Dental bonding involves applying a tooth-colored resin over the stained surface, sculpting it to match the natural tooth shape. It’s less invasive and less expensive than veneers, but the resin can stain over time and may need replacement. Porcelain veneers are thin shells cemented to the front of the teeth that completely mask underlying discoloration. They’re more durable and stain-resistant, but require removing a thin layer of enamel and cost significantly more. For a single severely discolored tooth, a crown may be the best option.
Baking Soda, Charcoal, and Other Home Remedies
Plain baking soda has a Relative Dentin Abrasivity (RDA) score of just 7, well within the low-abrasive range (0 to 70). For context, anything above 150 is considered potentially harmful to enamel. Baking soda is gentle enough to use as a mild surface stain remover, and many commercial toothpastes already include it. It won’t whiten beyond removing surface deposits, but it’s unlikely to damage your teeth.
Activated charcoal is a different story. Despite its popularity on social media, there’s limited clinical evidence supporting its whitening effectiveness, and its abrasivity varies widely between products. Some charcoal toothpastes test well above the safe RDA range, which means regular use could wear down enamel over time. Worn enamel actually makes teeth look more yellow, since it exposes the darker layer underneath.

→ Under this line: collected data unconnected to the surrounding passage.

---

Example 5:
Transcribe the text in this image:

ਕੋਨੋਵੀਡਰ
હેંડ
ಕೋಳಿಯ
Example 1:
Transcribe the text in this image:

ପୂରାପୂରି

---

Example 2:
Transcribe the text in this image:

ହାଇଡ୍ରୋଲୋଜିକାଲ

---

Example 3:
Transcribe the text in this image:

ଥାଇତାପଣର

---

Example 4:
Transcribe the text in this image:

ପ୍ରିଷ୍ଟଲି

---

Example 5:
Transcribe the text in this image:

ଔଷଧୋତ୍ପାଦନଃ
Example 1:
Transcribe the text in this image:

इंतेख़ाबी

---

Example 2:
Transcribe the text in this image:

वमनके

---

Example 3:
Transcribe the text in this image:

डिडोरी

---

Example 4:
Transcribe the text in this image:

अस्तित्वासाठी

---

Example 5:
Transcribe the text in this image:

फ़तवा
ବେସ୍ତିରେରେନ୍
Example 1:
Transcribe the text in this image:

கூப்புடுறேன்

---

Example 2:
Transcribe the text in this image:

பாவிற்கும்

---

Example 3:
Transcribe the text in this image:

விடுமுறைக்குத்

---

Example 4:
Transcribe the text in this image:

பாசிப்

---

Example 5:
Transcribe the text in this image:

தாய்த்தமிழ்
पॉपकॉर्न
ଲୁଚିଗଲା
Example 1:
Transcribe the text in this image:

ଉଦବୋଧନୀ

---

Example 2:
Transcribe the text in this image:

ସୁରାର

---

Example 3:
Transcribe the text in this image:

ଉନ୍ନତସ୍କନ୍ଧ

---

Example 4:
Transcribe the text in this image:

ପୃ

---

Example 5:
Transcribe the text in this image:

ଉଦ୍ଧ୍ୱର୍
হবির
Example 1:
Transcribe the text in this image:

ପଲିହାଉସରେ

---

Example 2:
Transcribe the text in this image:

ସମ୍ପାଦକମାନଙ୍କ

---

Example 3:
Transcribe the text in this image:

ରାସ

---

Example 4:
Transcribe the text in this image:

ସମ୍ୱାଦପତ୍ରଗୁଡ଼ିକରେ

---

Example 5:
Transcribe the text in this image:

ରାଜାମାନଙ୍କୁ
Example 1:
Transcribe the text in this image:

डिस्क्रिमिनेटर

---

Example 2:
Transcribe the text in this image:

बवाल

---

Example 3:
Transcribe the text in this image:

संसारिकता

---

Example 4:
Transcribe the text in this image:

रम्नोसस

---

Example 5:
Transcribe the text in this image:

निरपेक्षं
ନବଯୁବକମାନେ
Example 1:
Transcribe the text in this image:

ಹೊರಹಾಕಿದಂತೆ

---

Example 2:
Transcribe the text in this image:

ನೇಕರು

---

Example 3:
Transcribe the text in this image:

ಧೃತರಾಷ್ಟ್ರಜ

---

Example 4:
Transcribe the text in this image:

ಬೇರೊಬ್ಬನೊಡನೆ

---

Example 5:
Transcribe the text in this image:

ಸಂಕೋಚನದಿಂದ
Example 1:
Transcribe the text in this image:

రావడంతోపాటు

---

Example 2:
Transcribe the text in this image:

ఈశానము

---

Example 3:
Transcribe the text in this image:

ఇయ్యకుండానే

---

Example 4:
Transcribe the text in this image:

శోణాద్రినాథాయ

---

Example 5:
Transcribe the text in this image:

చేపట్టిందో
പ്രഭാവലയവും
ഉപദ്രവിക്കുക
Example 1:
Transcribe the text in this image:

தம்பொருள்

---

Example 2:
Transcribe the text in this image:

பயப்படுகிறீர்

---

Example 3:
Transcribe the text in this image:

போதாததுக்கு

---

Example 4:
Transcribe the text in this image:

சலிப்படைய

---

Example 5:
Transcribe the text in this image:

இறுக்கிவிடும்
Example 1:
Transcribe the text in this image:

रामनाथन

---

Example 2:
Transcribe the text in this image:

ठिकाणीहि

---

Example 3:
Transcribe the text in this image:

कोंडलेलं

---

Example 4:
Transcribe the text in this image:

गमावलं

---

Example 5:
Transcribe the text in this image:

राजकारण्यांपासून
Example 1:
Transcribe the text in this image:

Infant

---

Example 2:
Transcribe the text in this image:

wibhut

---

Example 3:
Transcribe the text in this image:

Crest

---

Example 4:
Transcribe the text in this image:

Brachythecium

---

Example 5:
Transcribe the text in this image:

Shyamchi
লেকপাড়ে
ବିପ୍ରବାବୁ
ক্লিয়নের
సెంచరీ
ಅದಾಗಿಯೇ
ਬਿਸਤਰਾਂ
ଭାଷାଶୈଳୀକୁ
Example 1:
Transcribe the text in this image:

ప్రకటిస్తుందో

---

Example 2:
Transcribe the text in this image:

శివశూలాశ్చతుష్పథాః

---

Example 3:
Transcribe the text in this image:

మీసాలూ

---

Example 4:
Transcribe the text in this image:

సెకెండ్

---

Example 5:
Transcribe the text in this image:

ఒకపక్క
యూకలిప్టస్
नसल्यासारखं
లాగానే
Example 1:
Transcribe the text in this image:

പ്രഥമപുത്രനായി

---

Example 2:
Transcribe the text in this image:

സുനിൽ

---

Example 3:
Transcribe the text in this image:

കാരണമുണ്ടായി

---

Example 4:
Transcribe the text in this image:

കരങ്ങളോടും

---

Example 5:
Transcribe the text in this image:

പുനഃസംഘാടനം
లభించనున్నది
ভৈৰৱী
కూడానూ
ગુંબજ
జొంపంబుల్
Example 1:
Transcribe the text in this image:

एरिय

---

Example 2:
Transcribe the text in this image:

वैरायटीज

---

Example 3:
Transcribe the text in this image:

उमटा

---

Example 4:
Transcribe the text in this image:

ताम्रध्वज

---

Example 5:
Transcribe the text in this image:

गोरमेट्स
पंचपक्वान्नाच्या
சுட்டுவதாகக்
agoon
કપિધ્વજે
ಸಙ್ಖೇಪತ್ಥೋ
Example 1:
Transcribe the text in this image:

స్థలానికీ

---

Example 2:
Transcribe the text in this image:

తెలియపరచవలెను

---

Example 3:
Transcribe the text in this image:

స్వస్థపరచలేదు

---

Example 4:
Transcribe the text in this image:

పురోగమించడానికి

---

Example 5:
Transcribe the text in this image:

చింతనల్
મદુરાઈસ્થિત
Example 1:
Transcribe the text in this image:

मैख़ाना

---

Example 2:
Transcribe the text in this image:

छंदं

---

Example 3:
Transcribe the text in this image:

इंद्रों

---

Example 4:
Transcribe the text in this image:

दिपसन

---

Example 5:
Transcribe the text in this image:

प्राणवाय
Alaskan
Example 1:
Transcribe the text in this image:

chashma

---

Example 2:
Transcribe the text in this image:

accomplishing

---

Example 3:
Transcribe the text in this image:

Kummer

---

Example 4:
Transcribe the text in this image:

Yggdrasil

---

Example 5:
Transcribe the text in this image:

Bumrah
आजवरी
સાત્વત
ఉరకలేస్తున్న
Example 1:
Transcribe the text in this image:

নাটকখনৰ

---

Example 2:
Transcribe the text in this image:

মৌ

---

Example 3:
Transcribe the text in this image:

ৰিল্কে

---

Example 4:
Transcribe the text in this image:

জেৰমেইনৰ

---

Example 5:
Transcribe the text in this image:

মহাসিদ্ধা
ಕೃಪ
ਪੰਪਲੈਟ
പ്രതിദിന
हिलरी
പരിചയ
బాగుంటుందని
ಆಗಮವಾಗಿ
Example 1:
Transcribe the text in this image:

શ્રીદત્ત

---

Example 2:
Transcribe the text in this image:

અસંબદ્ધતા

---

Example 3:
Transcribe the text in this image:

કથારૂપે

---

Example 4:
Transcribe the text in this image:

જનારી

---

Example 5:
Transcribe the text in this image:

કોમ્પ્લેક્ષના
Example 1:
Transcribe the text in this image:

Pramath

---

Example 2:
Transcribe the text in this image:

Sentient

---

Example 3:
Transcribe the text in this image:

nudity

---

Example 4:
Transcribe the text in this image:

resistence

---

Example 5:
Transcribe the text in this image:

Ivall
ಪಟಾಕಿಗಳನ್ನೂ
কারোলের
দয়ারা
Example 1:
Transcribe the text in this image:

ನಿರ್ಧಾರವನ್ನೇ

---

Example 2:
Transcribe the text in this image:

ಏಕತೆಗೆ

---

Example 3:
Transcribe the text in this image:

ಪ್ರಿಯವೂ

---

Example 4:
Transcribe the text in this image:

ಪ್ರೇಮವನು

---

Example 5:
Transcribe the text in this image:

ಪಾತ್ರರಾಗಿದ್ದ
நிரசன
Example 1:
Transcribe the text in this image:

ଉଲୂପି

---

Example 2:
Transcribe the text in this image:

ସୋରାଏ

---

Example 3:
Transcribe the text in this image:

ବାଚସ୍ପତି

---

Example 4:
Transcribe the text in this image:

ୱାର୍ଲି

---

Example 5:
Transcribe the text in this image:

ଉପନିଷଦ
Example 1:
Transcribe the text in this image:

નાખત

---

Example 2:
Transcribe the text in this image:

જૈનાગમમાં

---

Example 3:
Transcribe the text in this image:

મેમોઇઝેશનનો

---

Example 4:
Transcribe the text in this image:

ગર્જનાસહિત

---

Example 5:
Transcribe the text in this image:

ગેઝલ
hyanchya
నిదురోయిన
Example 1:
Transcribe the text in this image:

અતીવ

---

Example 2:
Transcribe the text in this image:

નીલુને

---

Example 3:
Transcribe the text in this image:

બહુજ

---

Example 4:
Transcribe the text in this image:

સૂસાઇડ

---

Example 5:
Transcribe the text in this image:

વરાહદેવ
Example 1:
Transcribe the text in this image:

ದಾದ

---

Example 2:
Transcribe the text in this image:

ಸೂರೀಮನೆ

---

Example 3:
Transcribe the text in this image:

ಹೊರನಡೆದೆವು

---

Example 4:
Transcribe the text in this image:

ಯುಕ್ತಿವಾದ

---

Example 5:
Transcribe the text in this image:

Lemon juice, apple cider vinegar, and strawberry pastes are acidic enough to erode enamel. Any initial brightness you notice is likely enamel surface etching, which causes permanent damage with repeated use.
Protecting Your Results
After any whitening treatment, your teeth are temporarily more porous and susceptible to picking up new stains. For the first 48 hours, avoid the most common staining culprits: coffee, red wine, green and black tea, dark berries, red pasta sauces, soy sauce, curry, and dark sodas. After that window, you can return to your normal diet.
Long-term, the biggest factors in how long your results last are tobacco use, how much coffee or tea you drink, and whether you maintain regular brushing. A whitening toothpaste used as part of your daily routine can help slow the return of surface stains between treatments. Most people find they need a touch-up every six months to a year if they want to maintain a noticeably brighter shade.